Most physicians when the diagnosis is in question will lean toward surgical intervention. In recent years several molecular and immunohistochemical markers have become available to improve the accuracy of cytologic diagnosis [14, 15, 47]. In practice, the majority of the thyroid nodules do not contain these mutations so surgery is not avoided. Recently, a published study showed that a new gene-expression test may identify low-risk thyroid nodules in indeterminate aspirates but even though with this approach 5–10 % of the nodules classified as benign (false negative) will be malignant, particularly on the group suspicious for malignancy [48]. The key question is to know if these new tests will be able to reduce unnecessary surgeries. If these new tests are able to reduce surgery for indeterminate cytology nodules by one third even with the additional cost of the test we may be able to reduce the overall expenses substantially [49].

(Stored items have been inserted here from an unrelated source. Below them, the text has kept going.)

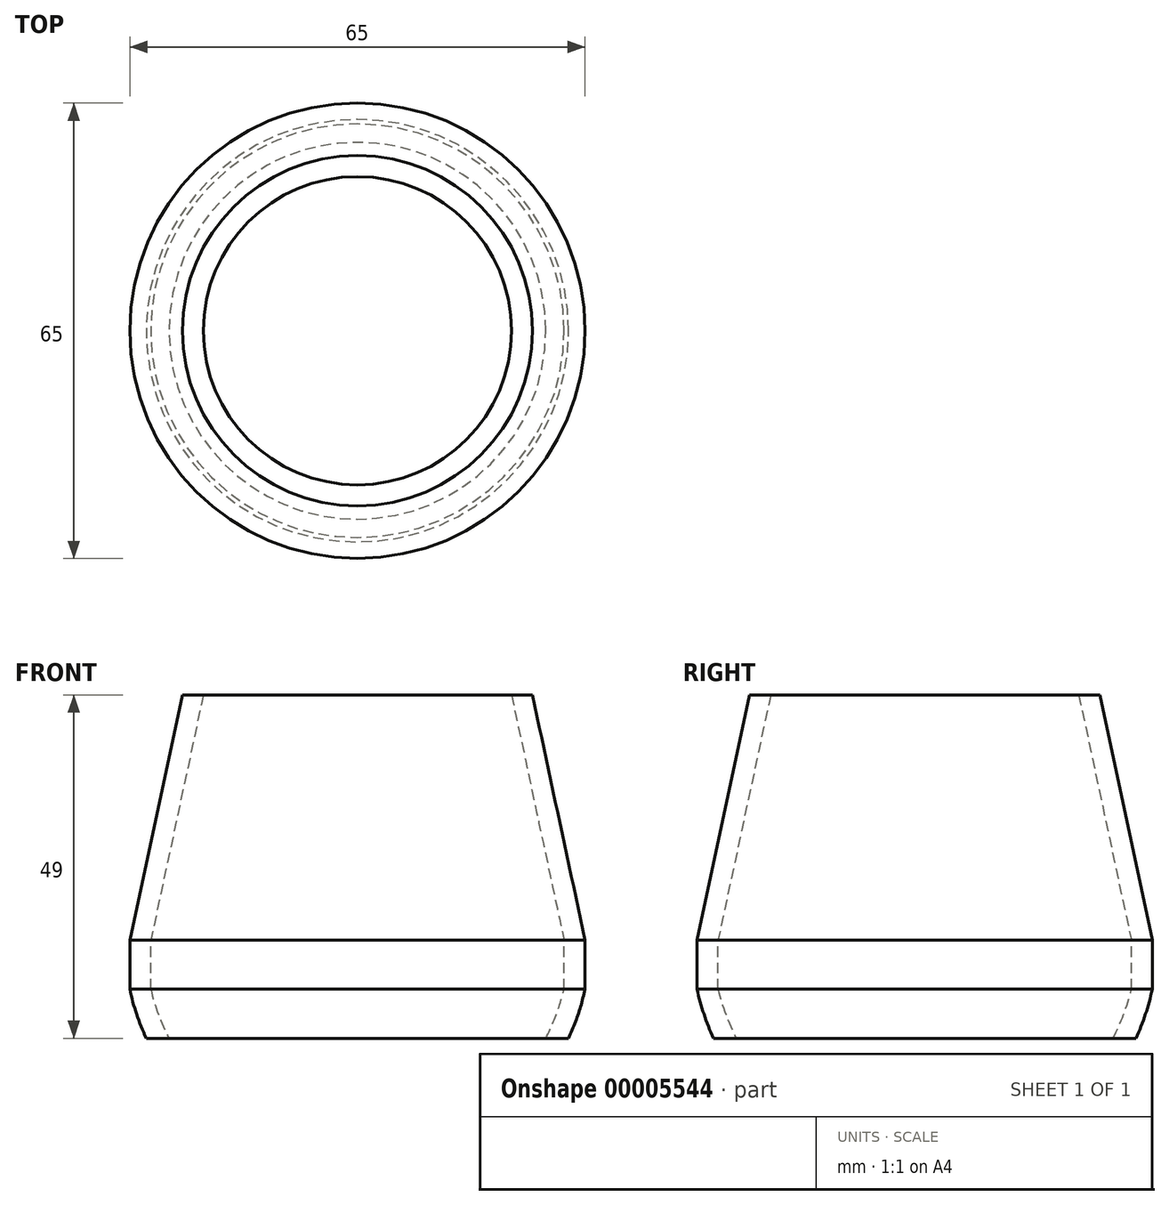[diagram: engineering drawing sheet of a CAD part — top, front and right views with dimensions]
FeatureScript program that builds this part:
annotation { "Feature Type Name" : "Feature", "Feature Type Description" : "" }
export const myFeature = defineFeature(function(context is Context, id is Id, definition is map)
    precondition{}
    {
        {
            var Q0;
            Q0=qCreatedBy(makeId("Front.planeOp"),FACE);
            var sketch = newSketch(context, id + "F0", { "sketchPlane" : qUnion([Q0])});
            skLineSegment(sketch, "E0", {"start": v(-25, 35) * mm, "end": v(-22, 35) * mm});
            skLineSegment(sketch, "E1", {"start": v(-22, 35) * mm, "end": v(-29.5, 0) * mm});
            skLineSegment(sketch, "E2", {"start": v(-29.5, 0) * mm, "end": v(-29.5, -7) * mm});
            skLineSegment(sketch, "E3", {"start": v(-32.5, -7) * mm, "end": v(-32.5, 0) * mm});
            skLineSegment(sketch, "E4", {"start": v(-32.5, 0) * mm, "end": v(-25, 35) * mm});
            skLineSegment(sketch, "E5", {"start": v(0, 54.21) * mm, "end": v(0, 0) * mm, "construction": true});
            skArc(sketch, "E6", {"start": v(-32.5, -7) * mm, "mid": v(-31.52, -10.57) * mm, "end": v(-30.15, -14) * mm});
            skArc(sketch, "E7", {"start": v(-29.5, -7) * mm, "mid": v(-28.41, -10.58) * mm, "end": v(-26.9, -14) * mm});
            skLineSegment(sketch, "E8", {"start": v(-30.15, -14) * mm, "end": v(-26.9, -14) * mm});
            skSolve(sketch);
        }
        {
            var Q0;
            Q0=makeQuery(id+"F0.imprint","IMPRINT",FACE,{"disambiguationData":[TD([[makeQuery(id+"F0.imprint","IMPRINT",EDGE,{"derivedFrom":sQuery(id+"F0.wireOp",EDGE,"E0")}),-1.0]])]});
            var Q1;
            Q1=sQuery(id+"F0.wireOp",EDGE,"E5");
            revolve(context, id + "F1", {"entities" : qUnion([Q0]), "axis" : qUnion([Q1]), "revolveType" : RevolveType.FULL});
        }
    });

Current guidelines describe these tests as expensive and still restricted. There is still lack of evidence and the use of routine use of these markers in clinical practice is still not recommended [15]. Most of the time surgical excision of these lesions is recommended. The initial step usually is a thyroid lobectomy and isthmectomy followed by completion of thyroidectomy depending of the histopathological result.
Non-diagnostic
Patients with nondiagnostic biopsies are those that do not meet specified criteria (the presence of at least six follicular cell groups, each containing 10–15 cells derived from at least two aspirates of a nodule) [28]. If initial FNA biopsy is nondiagnostic it should be repeated [15]. Most persistently nondiagnostic solid nodules should be surgically excised. A repeat FNA after initial nondiagnostic cytology may yield a 75 % diagnostic cytologic in solid nodules and 50 % in cystic nodules [50].